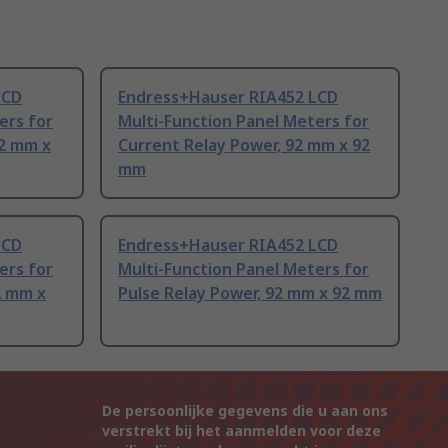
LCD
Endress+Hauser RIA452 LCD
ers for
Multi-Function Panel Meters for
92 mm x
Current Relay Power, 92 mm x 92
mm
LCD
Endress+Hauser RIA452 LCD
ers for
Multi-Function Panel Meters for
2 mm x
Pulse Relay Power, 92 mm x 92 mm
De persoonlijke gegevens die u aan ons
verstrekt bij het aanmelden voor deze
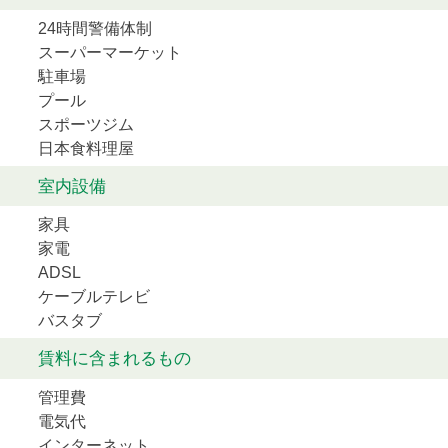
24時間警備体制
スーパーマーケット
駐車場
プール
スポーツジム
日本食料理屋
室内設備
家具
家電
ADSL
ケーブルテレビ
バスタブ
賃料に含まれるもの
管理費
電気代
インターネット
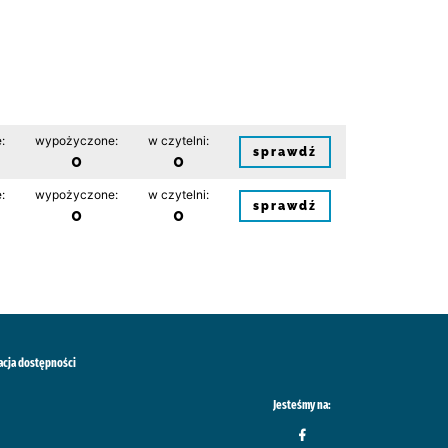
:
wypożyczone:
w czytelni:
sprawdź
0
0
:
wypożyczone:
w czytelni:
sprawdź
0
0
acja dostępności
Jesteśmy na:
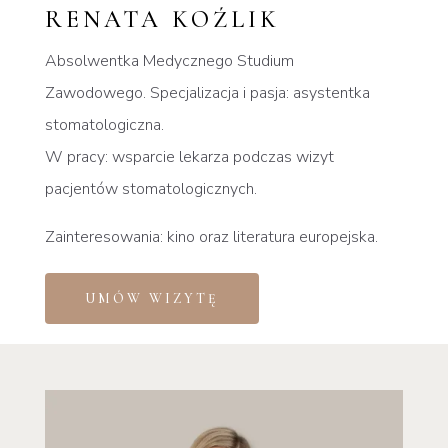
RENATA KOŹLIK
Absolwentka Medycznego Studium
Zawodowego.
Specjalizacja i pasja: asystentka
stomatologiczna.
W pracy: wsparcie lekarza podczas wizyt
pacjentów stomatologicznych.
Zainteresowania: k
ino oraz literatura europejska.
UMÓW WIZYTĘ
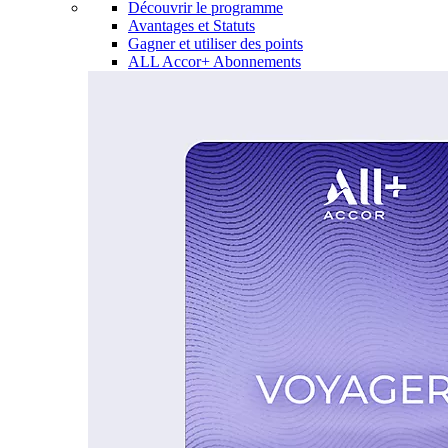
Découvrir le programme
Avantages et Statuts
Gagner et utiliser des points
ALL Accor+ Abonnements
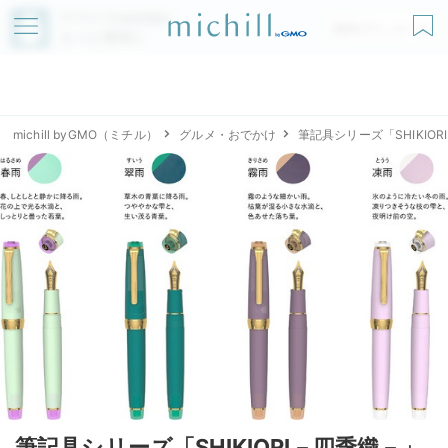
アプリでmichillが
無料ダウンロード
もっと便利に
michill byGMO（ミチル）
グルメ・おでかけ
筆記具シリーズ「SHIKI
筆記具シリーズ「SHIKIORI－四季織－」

══════

#### [What this task involves]
Could the lines from the one with "acja dostępności" through the last line of the material above be written out exactly, both included, with pictures left out?

#### [Result of this exercise]
acja dostępności
Jesteśmy na:
RENATA KOŹLIK
Absolwentka Medycznego Studium
Zawodowego.
Specjalizacja i pasja: asystentka
stomatologiczna.
W pracy: wsparcie lekarza podczas wizyt
pacjentów stomatologicznych.
Zainteresowania: k
ino oraz literatura europejska.
UMÓW WIZYTĘ
Découvrir le programme
Avantages et Statuts
Gagner et utiliser des points
ALL Accor+ Abonnements
アプリでmichillが
無料ダウンロード
もっと便利に
michill byGMO（ミチル）
グルメ・おでかけ
筆記具シリーズ「SHIKI
筆記具シリーズ「SHIKIORI－四季織－」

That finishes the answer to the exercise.